The next page of Mattick's book contains the only citations to the
nine-chapter first part of Luxemburg's book (i.e., to pages 117-19 within
her Chapter 6, "Enlarged Reproduction"), followed by reporting Bauer's
critique of Luxemburg which seems to interest Mattick more than
Bukharin's, given Bauer's tie-in to, and Mattick's interest in,
Grossmann's (1929) work. With Bauer taking on "the task of repulsing"
Luxemburg's attack on Marx regarding realization, Mattick first mentions
Bauer's interest in population growth and sides with Luxemburg who, unlike
Bauer, "stood completely on the terrain of Marx's theory, for which it is
the mechanism of production and accumulation that adapts the number of
employed workers to the valorization requirements of capital, and not
accumulation that is adapted to population growth" (p.99). Mattick also
remarks on a few other points of contention but misses the seemingly
technical issue of Bauer's inappropriate transfer of units of value from
Department II to Department I in the process of Bauer's exposition
attempting to demonstrate the possibility of realization. This important
issue is surveyed in Zarembka (cited above, Section III). Mattick,
however, turns to the issue of Marx's assumption of a fully capitalist
world. He claims that if this were indeed Marx's procedure it would argue
against Luxemburg for "without a doubt the reproduction schemes [of Marx]
show that even under the conditions they assume, the circuit of capital is
conceivable on an expanded scale" (p.100).

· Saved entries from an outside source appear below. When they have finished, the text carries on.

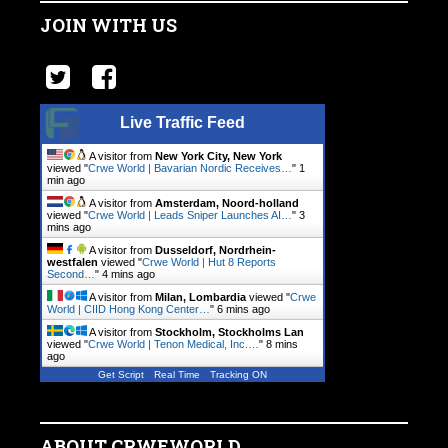
JOIN WITH US
Live Traffic Feed
A visitor from
New York City, New York
viewed "
Crwe World | Bavarian Nordic Receives…
"
1
min ago
A visitor from
Amsterdam, Noord-holland
viewed "
Crwe World | Leads Sniper Launches AI…
"
3
mins ago
A visitor from
Dusseldorf, Nordrhein-
westfalen
viewed "
Crwe World | Hut 8 Reports
Second…
"
4 mins ago
A visitor from
Milan, Lombardia
viewed "
Crwe
World | CIID Hong Kong Center…
"
6 mins ago
A visitor from
Stockholm, Stockholms Lan
viewed "
Crwe World | Tenon Medical, Inc.…
"
8 mins
ago
Get Script
Real Time
Tracking ON
ABOUT CRWEWORLD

But Mattick has now hit the
issue, then failed to deal with it: Luxemburg is denying most forcefully
the accuracy of such a statement and Mattick is doing no more than
asserting her error in reading Marx, but not her argumentation (for which
she devoted a book of 475 pages). And this failure is directly connected
to his failure to even discuss the "technical" issue of Bauer's
transferring value. Surely, the problem with Mattick and many others
(excepting, however, Luxemburg's biographer Froelich, 1939, p.160;
Rosdolsky, 1968, pp.497-99; and perhaps Dunayevskaya) is that their
understanding gets undermined by the simplicity of mathematical equations
and they miss the issue of its connection to real material life.
Mattick also claims that accumulation "without regard for actual social
needs or even for the valorization requirements of capital" is what
characterizes surplus value production and therefore is "nothing to be
wondered at" (p.115). In other words, all considerations of use-value can
be obliterated. In this respect, he seems to have missed comments of both
Marx and Lenin that consumption cannot be overlooked:
"...In actual fact, the analysis of realization showed that the
formation of a home market for capitalism owes less to articles of
consumption than to means of production. From this it follows that
Department I of social production (the production of means of production)
can and must develop more rapidly than Department II (the production of
articles of consumption). Obviously, it does not follow from this that
the production of means of production can develop in complete independence
of the production of articles of consumption and outside of all connection
with it. In respect of this, Marx says: ...'constant capital is never
produced for its own sake but solely because more of it is needed in
spheres of production whose products go into individual consumption.' In
the final analysis, therefore, productive consumption (the consumption of
means of production) is always bound up with individual consumption and is
always dependent on it." (Lenin, ""A Note on the Question of Market
Theory (Apropos the Polemic of Messrs. Tugan-Baranovsky and Bulgakov)",
p.59; also cited in *Development of Capitalism in Russia*. The original
Marx quotation is in Volume 3, p. 305, Progress.)
The omission is, however, consistent with a failure to understand the
depth of Luxemburg's critique for which the use-values being produced in
an effort to produce and realize surplus value must be acknowledged.